Sainz had set a time during the second section of qualifying at the Red Bull Ring that was enough to comfortably secure him a place in Q3, although it was marginal as to whether it was within the white lines.
Due to the welter of infringements during Q2, and with the clock ticking and no response from the FIA, Ferrari sent out Sainz again on a fresh set of tyres to guarantee his Q3 place rather than gambling on staying in the garage, only to be punished.
The Spanish driver, who qualified third behind polesitter Max Verstappen in his Red Bull and team-mate Charles Leclerc, said: “For me, the main issue in qualifying was how long the FIA was taking to decide.
“I went wide in, I think, Turn 1, Q2 run two. I was P2, and because we didn't know and the FIA couldn't tell us whether I was going to get the lap thrown away or not, I had to use another set of tyres.
“That is quite a bit of an issue going into tomorrow. In the end, the lap was not deleted. It's like there are so many track limits (decisions) that even the FIA cannot keep up.
“Hopefully, we can improve that because it makes our life extremely difficult in the car, and we need to keep finding a solution.”
Concurring with the Dutch driver, the situation is not as simple as telling the drivers to stay within the white lines.
“There's the issue of visibility, that we don't see exactly where our tyres are, so it makes it very difficult to judge whether we are in or out,” said Sainz.
“We also have the issue that we don't feel the white line. At least if we could feel a white line, we are on top of it or not, that could also help us to pass judgment.

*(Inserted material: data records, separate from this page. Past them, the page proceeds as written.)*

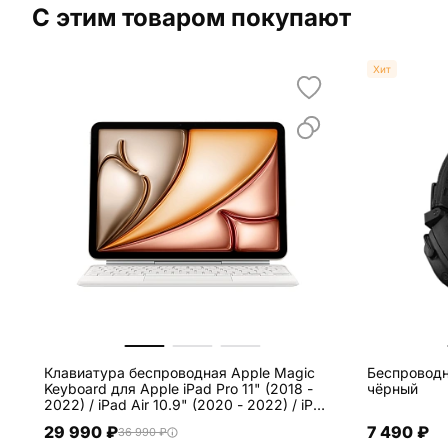
С этим товаром покупают
Хит
Клавиатура беспроводная Apple Magic
Беспроводн
Keyboard для Apple iPad Pro 11" (2018 -
чёрный
2022) / iPad Air 10.9" (2020 - 2022) / iPad
Air 11 (2024 / 2025) белый
29 990 ₽
7 490 ₽
36 990 ₽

“It is a very particular track, but there are corners like Turn 1, Turn 4, and Turn 6 that I could also flag where there is the natural limit of the kerb, the natural limit of the gravel in those corners.
“But if you're going two centimetres wide, and you are in the gravel or you are in the kerb and you're losing lap time, still we can get penalised for track limits.
“For me, it doesn't make sense because you're not gaining an advantage by going off the track limits. I think the rule of the track limits should be whether you're gaining an advantage or not.”